▶ **Work to be completed**
Edit the data below by changing every "Facebook" to "Pinterest", and return all the lines with nothing else altered.

▶ **Records shown**

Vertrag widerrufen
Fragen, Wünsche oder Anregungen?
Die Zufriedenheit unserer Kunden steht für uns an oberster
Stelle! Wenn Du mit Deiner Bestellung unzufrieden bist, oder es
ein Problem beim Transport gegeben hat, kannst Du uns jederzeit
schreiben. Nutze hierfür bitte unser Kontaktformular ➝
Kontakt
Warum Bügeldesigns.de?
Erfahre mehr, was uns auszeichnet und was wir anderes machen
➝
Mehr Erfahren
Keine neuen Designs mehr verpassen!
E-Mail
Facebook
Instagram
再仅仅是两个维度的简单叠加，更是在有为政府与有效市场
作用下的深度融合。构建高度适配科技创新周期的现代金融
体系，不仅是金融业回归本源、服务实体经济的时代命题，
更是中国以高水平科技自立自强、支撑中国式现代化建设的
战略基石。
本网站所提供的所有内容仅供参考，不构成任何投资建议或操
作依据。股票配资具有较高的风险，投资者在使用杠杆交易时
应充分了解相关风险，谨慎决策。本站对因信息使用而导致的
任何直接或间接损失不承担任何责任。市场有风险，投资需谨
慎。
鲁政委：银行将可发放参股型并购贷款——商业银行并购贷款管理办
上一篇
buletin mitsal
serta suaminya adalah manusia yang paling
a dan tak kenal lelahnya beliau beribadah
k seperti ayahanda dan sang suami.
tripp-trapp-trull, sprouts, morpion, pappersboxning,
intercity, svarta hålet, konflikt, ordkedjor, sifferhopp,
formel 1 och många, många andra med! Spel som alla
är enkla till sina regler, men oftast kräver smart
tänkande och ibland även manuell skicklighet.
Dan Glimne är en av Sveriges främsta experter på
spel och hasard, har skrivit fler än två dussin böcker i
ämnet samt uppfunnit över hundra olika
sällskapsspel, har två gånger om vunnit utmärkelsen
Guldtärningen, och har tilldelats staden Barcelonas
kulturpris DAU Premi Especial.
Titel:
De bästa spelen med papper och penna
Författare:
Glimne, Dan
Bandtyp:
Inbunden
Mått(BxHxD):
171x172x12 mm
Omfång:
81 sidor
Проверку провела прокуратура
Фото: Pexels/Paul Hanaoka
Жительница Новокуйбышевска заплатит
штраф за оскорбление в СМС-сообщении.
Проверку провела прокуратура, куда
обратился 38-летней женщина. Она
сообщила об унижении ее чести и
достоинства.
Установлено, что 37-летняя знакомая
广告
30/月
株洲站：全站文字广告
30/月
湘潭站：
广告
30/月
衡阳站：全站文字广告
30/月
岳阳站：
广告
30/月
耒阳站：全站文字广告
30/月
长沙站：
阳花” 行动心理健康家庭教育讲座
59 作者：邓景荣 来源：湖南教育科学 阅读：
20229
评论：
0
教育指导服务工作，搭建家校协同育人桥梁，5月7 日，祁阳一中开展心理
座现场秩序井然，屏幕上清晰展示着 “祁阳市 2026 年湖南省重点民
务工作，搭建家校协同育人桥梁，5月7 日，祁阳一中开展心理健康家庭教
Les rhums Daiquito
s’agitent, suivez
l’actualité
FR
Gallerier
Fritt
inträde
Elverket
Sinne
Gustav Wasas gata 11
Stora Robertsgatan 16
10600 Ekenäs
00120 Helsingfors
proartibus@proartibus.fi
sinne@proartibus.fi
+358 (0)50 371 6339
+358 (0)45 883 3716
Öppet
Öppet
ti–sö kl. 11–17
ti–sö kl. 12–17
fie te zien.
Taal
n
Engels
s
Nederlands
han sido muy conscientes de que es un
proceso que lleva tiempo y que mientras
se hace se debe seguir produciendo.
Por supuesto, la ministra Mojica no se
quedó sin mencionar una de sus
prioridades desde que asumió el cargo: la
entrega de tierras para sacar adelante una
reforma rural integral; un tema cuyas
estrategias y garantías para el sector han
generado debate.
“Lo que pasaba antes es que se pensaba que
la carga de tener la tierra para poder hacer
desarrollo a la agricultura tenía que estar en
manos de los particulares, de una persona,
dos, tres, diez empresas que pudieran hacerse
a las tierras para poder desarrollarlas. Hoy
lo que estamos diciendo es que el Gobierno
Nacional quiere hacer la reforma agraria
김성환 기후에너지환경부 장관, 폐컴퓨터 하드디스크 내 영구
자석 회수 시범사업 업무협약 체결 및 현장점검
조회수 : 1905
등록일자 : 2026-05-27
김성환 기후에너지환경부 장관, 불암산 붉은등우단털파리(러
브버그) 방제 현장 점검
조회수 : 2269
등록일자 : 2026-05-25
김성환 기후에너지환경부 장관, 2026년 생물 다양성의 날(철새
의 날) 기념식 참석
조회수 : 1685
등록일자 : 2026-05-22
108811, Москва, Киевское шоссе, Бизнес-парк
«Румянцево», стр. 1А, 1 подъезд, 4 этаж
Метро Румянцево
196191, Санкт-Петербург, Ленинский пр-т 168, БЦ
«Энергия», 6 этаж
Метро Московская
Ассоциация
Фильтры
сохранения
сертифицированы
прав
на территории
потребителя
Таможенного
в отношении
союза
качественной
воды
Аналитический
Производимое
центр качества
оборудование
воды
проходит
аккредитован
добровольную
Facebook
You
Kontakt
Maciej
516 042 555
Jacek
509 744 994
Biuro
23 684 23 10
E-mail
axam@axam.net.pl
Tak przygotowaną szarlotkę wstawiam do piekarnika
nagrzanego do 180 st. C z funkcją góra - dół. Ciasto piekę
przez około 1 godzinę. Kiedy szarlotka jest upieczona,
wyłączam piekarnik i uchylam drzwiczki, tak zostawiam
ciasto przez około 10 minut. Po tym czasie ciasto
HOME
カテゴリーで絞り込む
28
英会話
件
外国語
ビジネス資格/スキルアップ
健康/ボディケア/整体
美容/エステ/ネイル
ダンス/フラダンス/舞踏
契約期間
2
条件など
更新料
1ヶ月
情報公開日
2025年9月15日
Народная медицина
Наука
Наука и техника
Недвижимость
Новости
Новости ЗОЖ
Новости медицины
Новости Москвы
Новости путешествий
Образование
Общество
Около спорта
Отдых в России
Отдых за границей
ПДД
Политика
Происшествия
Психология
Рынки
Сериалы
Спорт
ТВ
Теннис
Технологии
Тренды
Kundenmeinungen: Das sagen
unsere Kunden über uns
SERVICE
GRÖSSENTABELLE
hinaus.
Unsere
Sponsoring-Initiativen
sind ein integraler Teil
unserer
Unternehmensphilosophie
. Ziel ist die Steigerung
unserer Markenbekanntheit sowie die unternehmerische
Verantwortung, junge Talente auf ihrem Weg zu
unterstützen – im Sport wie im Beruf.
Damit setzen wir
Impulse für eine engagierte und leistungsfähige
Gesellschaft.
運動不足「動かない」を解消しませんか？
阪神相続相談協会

▶ **Exercise answer**
Vertrag widerrufen
Fragen, Wünsche oder Anregungen?
Die Zufriedenheit unserer Kunden steht für uns an oberster
Stelle! Wenn Du mit Deiner Bestellung unzufrieden bist, oder es
ein Problem beim Transport gegeben hat, kannst Du uns jederzeit
schreiben. Nutze hierfür bitte unser Kontaktformular ➝
Kontakt
Warum Bügeldesigns.de?
Erfahre mehr, was uns auszeichnet und was wir anderes machen
➝
Mehr Erfahren
Keine neuen Designs mehr verpassen!
E-Mail
Pinterest
Instagram
再仅仅是两个维度的简单叠加，更是在有为政府与有效市场
作用下的深度融合。构建高度适配科技创新周期的现代金融
体系，不仅是金融业回归本源、服务实体经济的时代命题，
更是中国以高水平科技自立自强、支撑中国式现代化建设的
战略基石。
本网站所提供的所有内容仅供参考，不构成任何投资建议或操
作依据。股票配资具有较高的风险，投资者在使用杠杆交易时
应充分了解相关风险，谨慎决策。本站对因信息使用而导致的
任何直接或间接损失不承担任何责任。市场有风险，投资需谨
慎。
鲁政委：银行将可发放参股型并购贷款——商业银行并购贷款管理办
上一篇
buletin mitsal
serta suaminya adalah manusia yang paling
a dan tak kenal lelahnya beliau beribadah
k seperti ayahanda dan sang suami.
tripp-trapp-trull, sprouts, morpion, pappersboxning,
intercity, svarta hålet, konflikt, ordkedjor, sifferhopp,
formel 1 och många, många andra med! Spel som alla
är enkla till sina regler, men oftast kräver smart
tänkande och ibland även manuell skicklighet.
Dan Glimne är en av Sveriges främsta experter på
spel och hasard, har skrivit fler än två dussin böcker i
ämnet samt uppfunnit över hundra olika
sällskapsspel, har två gånger om vunnit utmärkelsen
Guldtärningen, och har tilldelats staden Barcelonas
kulturpris DAU Premi Especial.
Titel:
De bästa spelen med papper och penna
Författare:
Glimne, Dan
Bandtyp:
Inbunden
Mått(BxHxD):
171x172x12 mm
Omfång:
81 sidor
Проверку провела прокуратура
Фото: Pexels/Paul Hanaoka
Жительница Новокуйбышевска заплатит
штраф за оскорбление в СМС-сообщении.
Проверку провела прокуратура, куда
обратился 38-летней женщина. Она
сообщила об унижении ее чести и
достоинства.
Установлено, что 37-летняя знакомая
广告
30/月
株洲站：全站文字广告
30/月
湘潭站：
广告
30/月
衡阳站：全站文字广告
30/月
岳阳站：
广告
30/月
耒阳站：全站文字广告
30/月
长沙站：
阳花” 行动心理健康家庭教育讲座
59 作者：邓景荣 来源：湖南教育科学 阅读：
20229
评论：
0
教育指导服务工作，搭建家校协同育人桥梁，5月7 日，祁阳一中开展心理
座现场秩序井然，屏幕上清晰展示着 “祁阳市 2026 年湖南省重点民
务工作，搭建家校协同育人桥梁，5月7 日，祁阳一中开展心理健康家庭教
Les rhums Daiquito
s’agitent, suivez
l’actualité
FR
Gallerier
Fritt
inträde
Elverket
Sinne
Gustav Wasas gata 11
Stora Robertsgatan 16
10600 Ekenäs
00120 Helsingfors
proartibus@proartibus.fi
sinne@proartibus.fi
+358 (0)50 371 6339
+358 (0)45 883 3716
Öppet
Öppet
ti–sö kl. 11–17
ti–sö kl. 12–17
fie te zien.
Taal
n
Engels
s
Nederlands
han sido muy conscientes de que es un
proceso que lleva tiempo y que mientras
se hace se debe seguir produciendo.
Por supuesto, la ministra Mojica no se
quedó sin mencionar una de sus
prioridades desde que asumió el cargo: la
entrega de tierras para sacar adelante una
reforma rural integral; un tema cuyas
estrategias y garantías para el sector han
generado debate.
“Lo que pasaba antes es que se pensaba que
la carga de tener la tierra para poder hacer
desarrollo a la agricultura tenía que estar en
manos de los particulares, de una persona,
dos, tres, diez empresas que pudieran hacerse
a las tierras para poder desarrollarlas. Hoy
lo que estamos diciendo es que el Gobierno
Nacional quiere hacer la reforma agraria
김성환 기후에너지환경부 장관, 폐컴퓨터 하드디스크 내 영구
자석 회수 시범사업 업무협약 체결 및 현장점검
조회수 : 1905
등록일자 : 2026-05-27
김성환 기후에너지환경부 장관, 불암산 붉은등우단털파리(러
브버그) 방제 현장 점검
조회수 : 2269
등록일자 : 2026-05-25
김성환 기후에너지환경부 장관, 2026년 생물 다양성의 날(철새
의 날) 기념식 참석
조회수 : 1685
등록일자 : 2026-05-22
108811, Москва, Киевское шоссе, Бизнес-парк
«Румянцево», стр. 1А, 1 подъезд, 4 этаж
Метро Румянцево
196191, Санкт-Петербург, Ленинский пр-т 168, БЦ
«Энергия», 6 этаж
Метро Московская
Ассоциация
Фильтры
сохранения
сертифицированы
прав
на территории
потребителя
Таможенного
в отношении
союза
качественной
воды
Аналитический
Производимое
центр качества
оборудование
воды
проходит
аккредитован
добровольную
Pinterest
You
Kontakt
Maciej
516 042 555
Jacek
509 744 994
Biuro
23 684 23 10
E-mail
axam@axam.net.pl
Tak przygotowaną szarlotkę wstawiam do piekarnika
nagrzanego do 180 st. C z funkcją góra - dół. Ciasto piekę
przez około 1 godzinę. Kiedy szarlotka jest upieczona,
wyłączam piekarnik i uchylam drzwiczki, tak zostawiam
ciasto przez około 10 minut. Po tym czasie ciasto
HOME
カテゴリーで絞り込む
28
英会話
件
外国語
ビジネス資格/スキルアップ
健康/ボディケア/整体
美容/エステ/ネイル
ダンス/フラダンス/舞踏
契約期間
2
条件など
更新料
1ヶ月
情報公開日
2025年9月15日
Народная медицина
Наука
Наука и техника
Недвижимость
Новости
Новости ЗОЖ
Новости медицины
Новости Москвы
Новости путешествий
Образование
Общество
Около спорта
Отдых в России
Отдых за границей
ПДД
Политика
Происшествия
Психология
Рынки
Сериалы
Спорт
ТВ
Теннис
Технологии
Тренды
Kundenmeinungen: Das sagen
unsere Kunden über uns
SERVICE
GRÖSSENTABELLE
hinaus.
Unsere
Sponsoring-Initiativen
sind ein integraler Teil
unserer
Unternehmensphilosophie
. Ziel ist die Steigerung
unserer Markenbekanntheit sowie die unternehmerische
Verantwortung, junge Talente auf ihrem Weg zu
unterstützen – im Sport wie im Beruf.
Damit setzen wir
Impulse für eine engagierte und leistungsfähige
Gesellschaft.
運動不足「動かない」を解消しませんか？
阪神相続相談協会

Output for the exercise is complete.